▶ [Exercise details] Turn each line of the records below into a JSON list of strings, one string per line, and leave out the blank lines.

▶ [Data listing]

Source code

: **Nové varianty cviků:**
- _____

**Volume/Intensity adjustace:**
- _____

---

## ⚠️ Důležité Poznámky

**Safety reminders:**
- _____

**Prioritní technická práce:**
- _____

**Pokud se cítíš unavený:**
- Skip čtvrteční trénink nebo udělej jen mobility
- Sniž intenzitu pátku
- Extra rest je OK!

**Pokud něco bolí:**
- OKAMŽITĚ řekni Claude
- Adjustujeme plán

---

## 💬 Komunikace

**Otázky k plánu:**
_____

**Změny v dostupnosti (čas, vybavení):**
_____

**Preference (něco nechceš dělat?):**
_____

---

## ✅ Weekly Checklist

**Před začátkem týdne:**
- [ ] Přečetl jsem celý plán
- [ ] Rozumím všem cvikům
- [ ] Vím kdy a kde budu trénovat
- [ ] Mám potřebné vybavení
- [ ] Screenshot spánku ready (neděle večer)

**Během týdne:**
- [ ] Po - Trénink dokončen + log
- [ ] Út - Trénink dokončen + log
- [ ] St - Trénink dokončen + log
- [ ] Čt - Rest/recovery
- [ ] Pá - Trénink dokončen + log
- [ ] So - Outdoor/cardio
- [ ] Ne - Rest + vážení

▶ [The completed task]
[
  "Source code",
  ": **Nové varianty cviků:**",
  "- _____",
  "**Volume/Intensity adjustace:**",
  "- _____",
  "---",
  "## ⚠️ Důležité Poznámky",
  "**Safety reminders:**",
  "- _____",
  "**Prioritní technická práce:**",
  "- _____",
  "**Pokud se cítíš unavený:**",
  "- Skip čtvrteční trénink nebo udělej jen mobility",
  "- Sniž intenzitu pátku",
  "- Extra rest je OK!",
  "**Pokud něco bolí:**",
  "- OKAMŽITĚ řekni Claude",
  "- Adjustujeme plán",
  "---",
  "## 💬 Komunikace",
  "**Otázky k plánu:**",
  "_____",
  "**Změny v dostupnosti (čas, vybavení):**",
  "_____",
  "**Preference (něco nechceš dělat?):**",
  "_____",
  "---",
  "## ✅ Weekly Checklist",
  "**Před začátkem týdne:**",
  "- [ ] Přečetl jsem celý plán",
  "- [ ] Rozumím všem cvikům",
  "- [ ] Vím kdy a kde budu trénovat",
  "- [ ] Mám potřebné vybavení",
  "- [ ] Screenshot spánku ready (neděle večer)",
  "**Během týdne:**",
  "- [ ] Po - Trénink dokončen + log",
  "- [ ] Út - Trénink dokončen + log",
  "- [ ] St - Trénink dokončen + log",
  "- [ ] Čt - Rest/recovery",
  "- [ ] Pá - Trénink dokončen + log",
  "- [ ] So - Outdoor/cardio",
  "- [ ] Ne - Rest + vážení"
]